(Exercise aim) Reproduce every line of the data below without any changes, but omit the picture placeholders.

(Input)
──────────

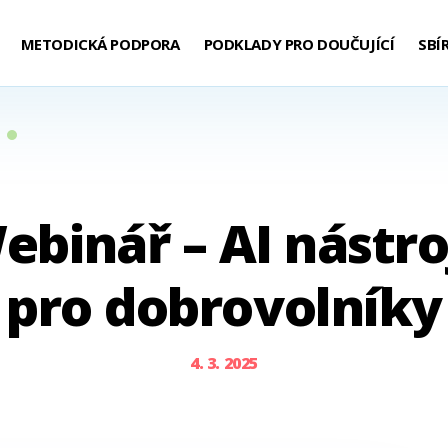
METODICKÁ PODPORA
PODKLADY PRO DOUČUJÍCÍ
SBÍ
ebinář – AI nástro
pro dobrovolníky
4. 3. 2025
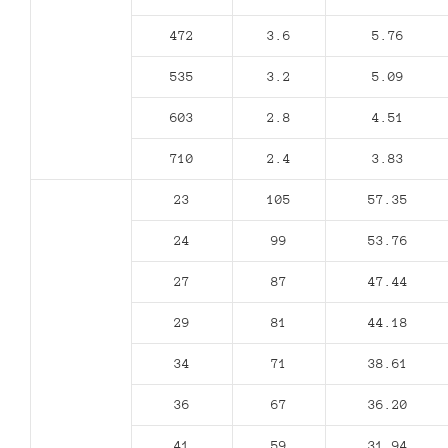
472
3.6
5.76
535
3.2
5.09
603
2.8
4.51
710
2.4
3.83
23
105
57.35
24
99
53.76
27
87
47.44
29
81
44.18
34
71
38.61
36
67
36.20
41
59
31.94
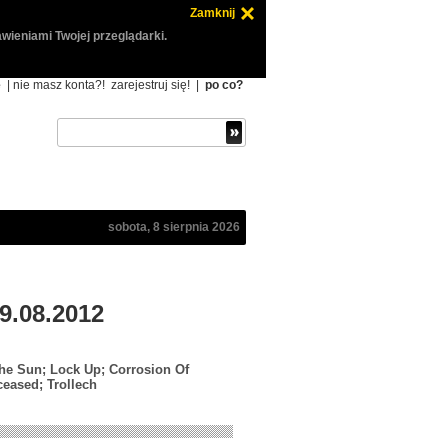
Zamknij
wieniami Twojej przeglądarki.
ę
| nie masz konta?!
zarejestruj się!
|
po co?
sobota, 8 sierpnia 2026
 9.08.2012
 the Sun; Lock Up; Corrosion Of
ceased; Trollech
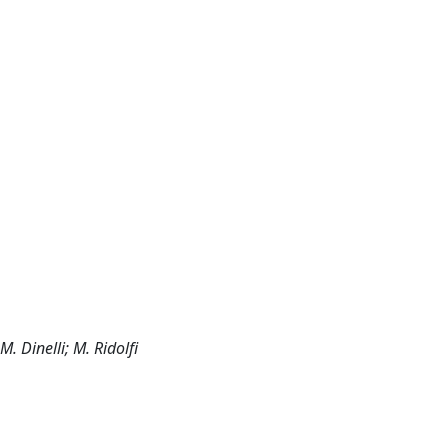
M. Dinelli; M. Ridolfi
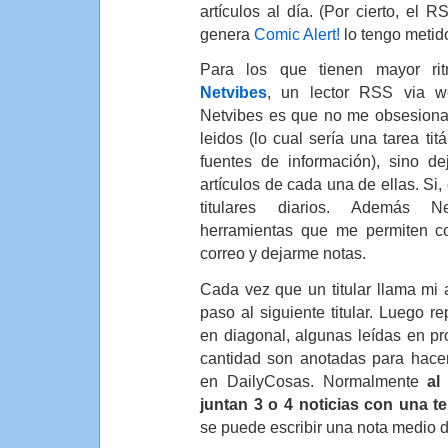
artículos al día. (Por cierto, el
genera
Comic Alert!
lo tengo metido
Para los que tienen mayor ri
Netvibes
, un lector RSS via w
Netvibes es que no me obsesiona 
leidos (lo cual sería una tarea ti
fuentes de información), sino de
artículos de cada una de ellas. Si
titulares diarios. Además N
herramientas que me permiten c
correo y dejarme notas.
Cada vez que un titular llama mi 
paso al siguiente titular. Luego re
en diagonal, algunas leídas en p
cantidad son anotadas para hacer
en DailyCosas. Normalmente
al
juntan 3 o 4 noticias con una te
se puede escribir una nota medio 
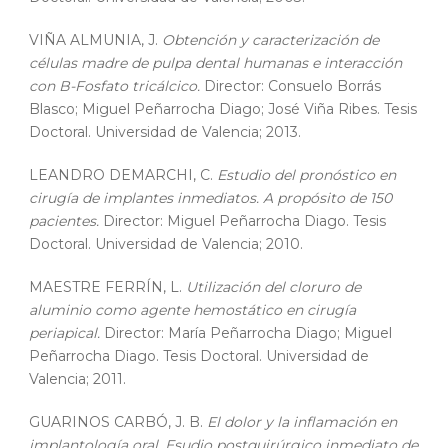
VIÑA ALMUNIA, J.
Obtención y caracterización de
células madre de pulpa dental humanas e interacción
con B-Fosfato tricálcico.
Director: Consuelo Borrás
Blasco; Miguel Peñarrocha Diago; José Viña Ribes. Tesis
Doctoral. Universidad de Valencia; 2013.
LEANDRO DEMARCHI, C.
Estudio del pronóstico en
cirugía de implantes inmediatos. A propósito de 150
pacientes.
Director: Miguel Peñarrocha Diago. Tesis
Doctoral. Universidad de Valencia; 2010.
MAESTRE FERRÍN, L.
Utilización del cloruro de
aluminio como agente hemostático en cirugía
periapical.
Director: María Peñarrocha Diago; Miguel
Peñarrocha Diago. Tesis Doctoral. Universidad de
Valencia; 2011.
GUARINOS CARBÓ, J. B.
El dolor y la inflamación en
implantología oral. Esudio postquirúrgico inmediato de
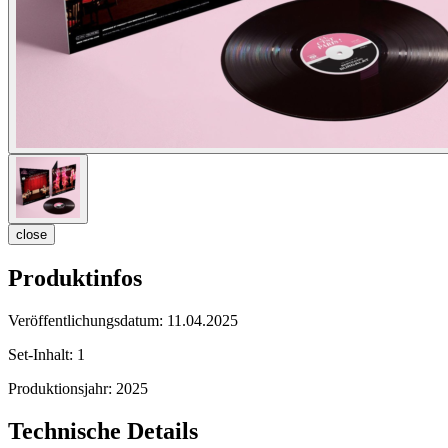
close
Produktinfos
Veröffentlichungsdatum:
11.04.2025
Set-Inhalt:
1
Produktionsjahr:
2025
Technische Details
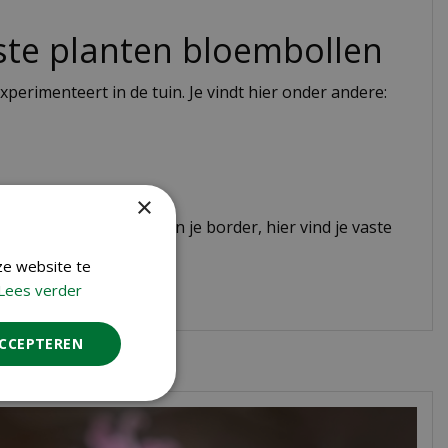
te planten bloembollen
experimenteert in de tuin. Je vindt hier onder andere:
×
e subtiel meebeweegt in je border, hier vind je vaste
ze website te
Lees verder
ACCEPTEREN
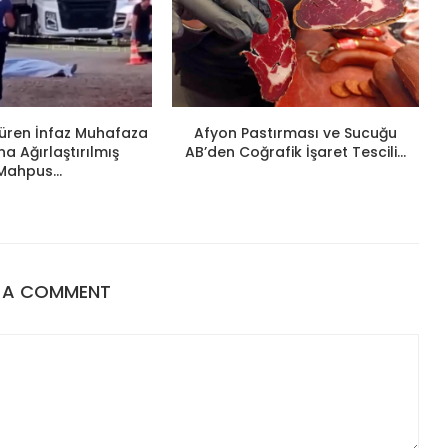
ldüren İnfaz Muhafaza
Afyon Pastırması ve Sucuğu
 Ağırlaştırılmış
AB’den Coğrafik İşaret Tescili...
Mahpus...
E A COMMENT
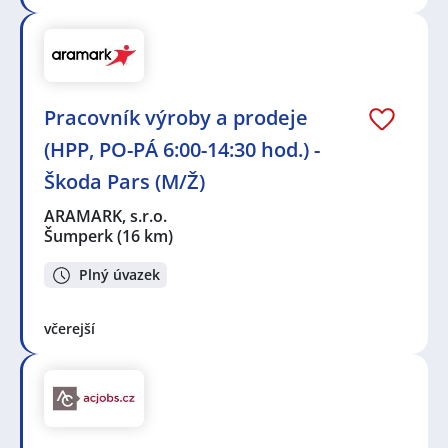
Pracovník výroby a prodeje
(HPP, PO-PÁ 6:00-14:30 hod.) -
Škoda Pars (M/Ž)
ARAMARK, s.r.o.
Šumperk
(16 km)
Plný úvazek
včerejší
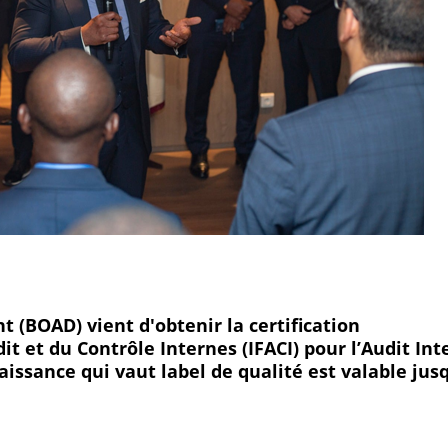
(BOAD) vient d'obtenir la certification
dit et du Contrôle Internes (IFACI) pour l’Audit Int
aissance qui vaut label de qualité est valable jus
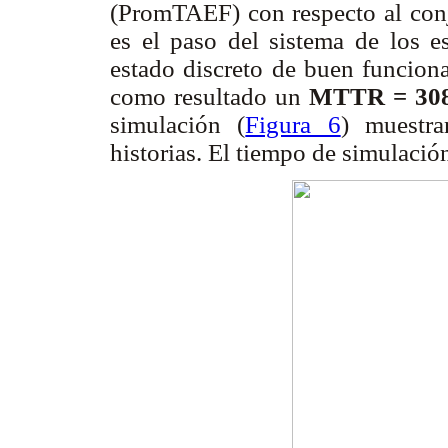
(PromTAEF) con respecto al conju
es el paso del sistema de los es
estado discreto de buen funcion
como resultado un
MTTR = 308
simulación (
Figura 6
) muestra
historias. El tiempo de simulació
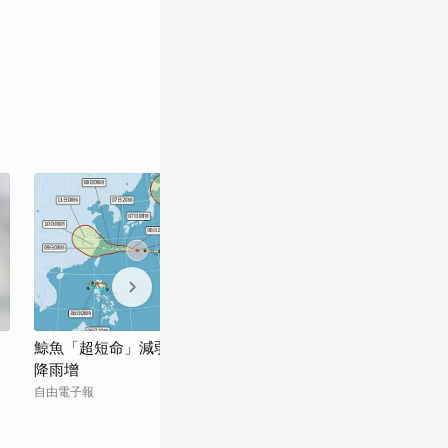
鯨魚「超短命」減弱降級 白海豚逼近明晚
白海豚直撲沖繩
降雨增
東-綠島週末停
自由電子報
華視新聞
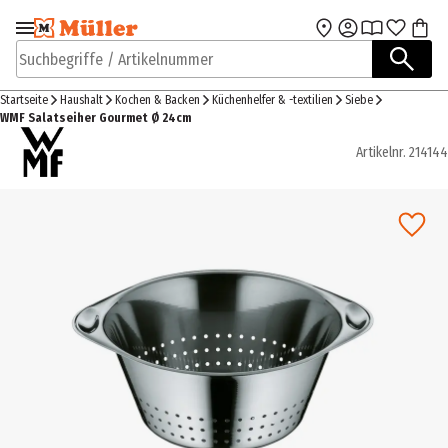
Zur Navigation
Zum Hauptinhalt
springen
springen
Suchbegriffe / Artikelnummer
Startseite
Haushalt
Kochen & Backen
Küchenhelfer & -textilien
Siebe
WMF Salatseiher Gourmet Ø 24cm
Artikelnr.
214144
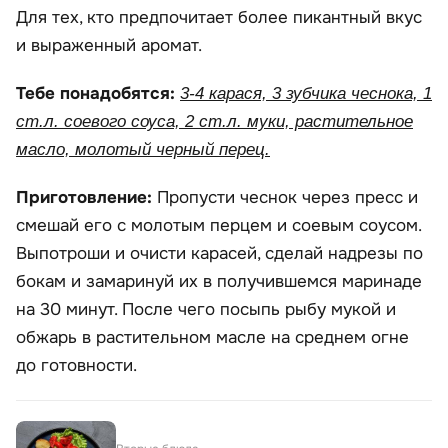
Для тех, кто предпочитает более пикантный вкус
и выраженный аромат.
Тебе понадобятся:
3-4 карася, 3 зубчика чеснока, 1
ст.л. соевого соуса, 2 ст.л. муки, растительное
масло, молотый черный перец.
Приготовление:
Пропусти чеснок через пресс и
смешай его с молотым перцем и соевым соусом.
Выпотроши и очисти карасей, сделай надрезы по
бокам и замаринуй их в получившемся маринаде
на 30 минут. После чего посыпь рыбу мукой и
обжарь в растительном масле на среднем огне
до готовности.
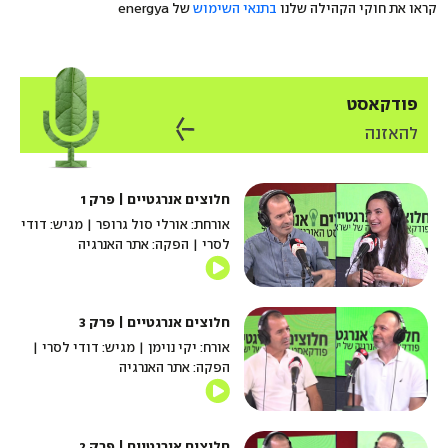
קראו את חוקי הקהילה שלנו
בתנאי השימוש
של energya
פודקאסט
להאזנה
חלוצים אנרגטיים | פרק 1
אורחת: אורלי סול גרופר | מגיש: דודי
לסרי | הפקה: אתר האנרגיה
חלוצים אנרגטיים | פרק 3
אורח: יקי נוימן | מגיש: דודי לסרי |
הפקה: אתר האנרגיה
חלוצים אנרגטיים | פרק 2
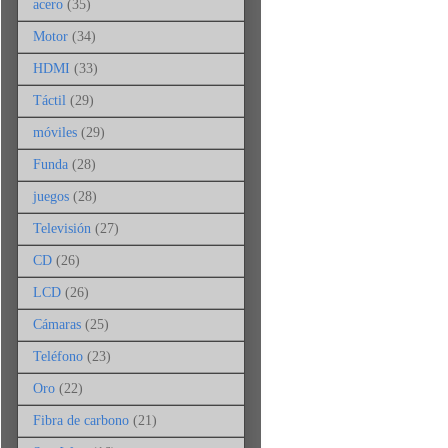
acero
(35)
Motor
(34)
HDMI
(33)
Táctil
(29)
móviles
(29)
Funda
(28)
juegos
(28)
Televisión
(27)
CD
(26)
LCD
(26)
Cámaras
(25)
Teléfono
(23)
Oro
(22)
Fibra de carbono
(21)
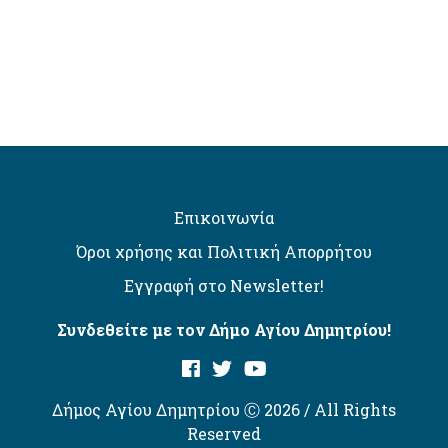
Επικοινωνία
Όροι χρήσης και Πολιτική Απορρήτου
Εγγραφή στο Newsletter!
Συνδεθείτε με τον Δήμο Αγίου Δημητρίου!
Δήμος Αγίου Δημητρίου Ⓒ 2026 / All Rights
Reserved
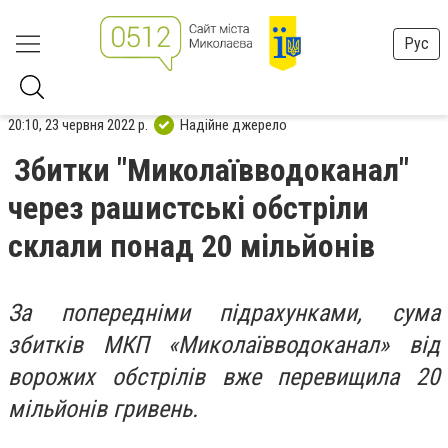
Рус
20:10, 23 червня 2022 р.
Надійне джерело
Збитки "Миколаївводоканал"
через рашистські обстріли
склали понад 20 мільйонів
За попередніми підрахунками, сума
збитків МКП «Миколаївводоканал» від
ворожих обстрілів вже перевищила 20
мільйонів гривень.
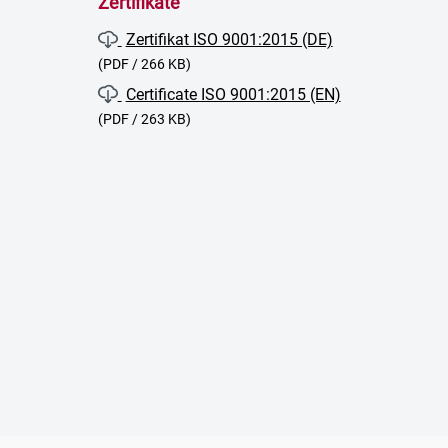
Zertifikate
Zertifikat ISO 9001:2015 (DE)
(PDF / 266 KB)
Certificate ISO 9001:2015 (EN)
(PDF / 263 KB)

──────────

(Exercise result)
METODICKÁ PODPORA
PODKLADY PRO DOUČUJÍCÍ
SBÍ
ebinář – AI nástro
pro dobrovolníky
4. 3. 2025
472
3.6
5.76
535
3.2
5.09
603
2.8
4.51
710
2.4
3.83
23
105
57.35
24
99
53.76
27
87
47.44
29
81
44.18
34
71
38.61
36
67
36.20
41
59
31.94
Zamknij
wieniami Twojej przeglądarki.
ę
| nie masz konta?!
zarejestruj się!
|
po co?
sobota, 8 sierpnia 2026
 9.08.2012
 the Sun; Lock Up; Corrosion Of
ceased; Trollech
M. Dinelli; M. Ridolfi
artículos al día. (Por cierto, el
genera
Comic Alert!
lo tengo metido
Para los que tienen mayor ri
Netvibes
, un lector RSS via w
Netvibes es que no me obsesiona 
leidos (lo cual sería una tarea ti
fuentes de información), sino de
artículos de cada una de ellas. Si
titulares diarios. Además N
herramientas que me permiten c
correo y dejarme notas.
Cada vez que un titular llama mi 
paso al siguiente titular. Luego re
en diagonal, algunas leídas en p
cantidad son anotadas para hacer
en DailyCosas. Normalmente
al
juntan 3 o 4 noticias con una te
se puede escribir una nota medio 
VIÑA ALMUNIA, J.
Obtención y caracterización de
células madre de pulpa dental humanas e interacción
con B-Fosfato tricálcico.
Director: Consuelo Borrás
Blasco; Miguel Peñarrocha Diago; José Viña Ribes. Tesis
Doctoral. Universidad de Valencia; 2013.
LEANDRO DEMARCHI, C.
Estudio del pronóstico en
cirugía de implantes inmediatos. A propósito de 150
pacientes.
Director: Miguel Peñarrocha Diago. Tesis
Doctoral. Universidad de Valencia; 2010.
MAESTRE FERRÍN, L.
Utilización del cloruro de
aluminio como agente hemostático en cirugía
periapical.
Director: María Peñarrocha Diago; Miguel
Peñarrocha Diago. Tesis Doctoral. Universidad de
Valencia; 2011.
GUARINOS CARBÓ, J. B.
El dolor y la inflamación en
implantología oral. Esudio postquirúrgico inmediato de
close
Produktinfos
Veröffentlichungsdatum:
11.04.2025
Set-Inhalt:
1
Produktionsjahr:
2025
Technische Details
te planten bloembollen
experimenteert in de tuin. Je vindt hier onder andere:
×
e subtiel meebeweegt in je border, hier vind je vaste
ze website te
Lees verder
ACCEPTEREN
ldüren İnfaz Muhafaza
Afyon Pastırması ve Sucuğu
 Ağırlaştırılmış
AB’den Coğrafik İşaret Tescili...
Mahpus...
E A COMMENT
Pracovník výroby a prodeje
(HPP, PO-PÁ 6:00-14:30 hod.) -
Škoda Pars (M/Ž)
ARAMARK, s.r.o.
Šumperk
(16 km)
Plný úvazek
včerejší
(BOAD) vient d'obtenir la certification
dit et du Contrôle Internes (IFACI) pour l’Audit Int
aissance qui vaut label de qualité est valable jus
(PromTAEF) con respecto al conju
es el paso del sistema de los es
estado discreto de buen funcion
como resultado un
MTTR = 308
simulación (
Figura 6
) muestra
historias. El tiempo de simulació
鯨魚「超短命」減弱降級 白海豚逼近明晚
白海豚直撲沖繩
降雨增
東-綠島週末停
自由電子報
華視新聞
Zur Navigation
Zum Hauptinhalt
springen
springen
Suchbegriffe / Artikelnummer
Startseite
Haushalt
Kochen & Backen
Küchenhelfer & -textilien
Siebe
WMF Salatseiher Gourmet Ø 24cm
Artikelnr.
214144
Для тех, кто предпочитает более пикантный вкус
и выраженный аромат.
Тебе понадобятся:
3-4 карася, 3 зубчика чеснока, 1
ст.л. соевого соуса, 2 ст.л. муки, растительное
масло, молотый черный перец.
Приготовление:
Пропусти чеснок через пресс и
смешай его с молотым перцем и соевым соусом.
Выпотроши и очисти карасей, сделай надрезы по
бокам и замаринуй их в получившемся маринаде
на 30 минут. После чего посыпь рыбу мукой и
обжарь в растительном масле на среднем огне
до готовности.
קראו את חוקי הקהילה שלנו
בתנאי השימוש
של energya
פודקאסט
להאזנה
חלוצים אנרגטיים | פרק 1
אורחת: אורלי סול גרופר | מגיש: דודי
לסרי | הפקה: אתר האנרגיה
חלוצים אנרגטיים | פרק 3
אורח: יקי נוימן | מגיש: דודי לסרי |
הפקה: אתר האנרגיה
חלוצים אנרגטיים | פרק 2
acero
(35)
Motor
(34)
HDMI
(33)
Táctil
(29)
móviles
(29)
Funda
(28)
juegos
(28)
Televisión
(27)
CD
(26)
LCD
(26)
Cámaras
(25)
Teléfono
(23)
Oro
(22)
Fibra de carbono
(21)
Επικοινωνία
Όροι χρήσης και Πολιτική Απορρήτου
Εγγραφή στο Newsletter!
Συνδεθείτε με τον Δήμο Αγίου Δημητρίου!
Δήμος Αγίου Δημητρίου Ⓒ 2026 / All Rights
Reserved
Рус
20:10, 23 червня 2022 р.
Надійне джерело
Збитки "Миколаївводоканал"
через рашистські обстріли
склали понад 20 мільйонів
За попередніми підрахунками, сума
збитків МКП «Миколаївводоканал» від
ворожих обстрілів вже перевищила 20
мільйонів гривень.
Zertifikate
Zertifikat ISO 9001:2015 (DE)
(PDF / 266 KB)
Certificate ISO 9001:2015 (EN)
(PDF / 263 KB)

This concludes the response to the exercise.